Task to carry out:
Write the data out in full and word for word. Do not include images.

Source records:

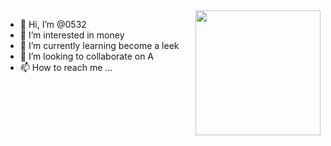  <img align='right' src='https://octodex.github.com/images/hula_loop_octodex03.gif' width='200'>


- 👋 Hi, I’m @0532
- 👀 I’m interested in money
- 🌱 I’m currently learning become a leek     
- 💞️ I’m looking to collaborate on A
- 📫 How to reach me ...

<!---
0532/0532 is a ✨ special ✨ repository because its `README.md` (this file) appears on your GitHub profile.
You can click the Preview link to take a look at your changes.
--->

Solution to this exercise:
  <img align='right' src='https://octodex.github.com/images/hula_loop_octodex03.gif' width='200'>


- 👋 Hi, I’m @0532
- 👀 I’m interested in money
- 🌱 I’m currently learning become a leek     
- 💞️ I’m looking to collaborate on A
- 📫 How to reach me ...

<!---
0532/0532 is a ✨ special ✨ repository because its `README.md` (this file) appears on your GitHub profile.
You can click the Preview link to take a look at your changes.
--->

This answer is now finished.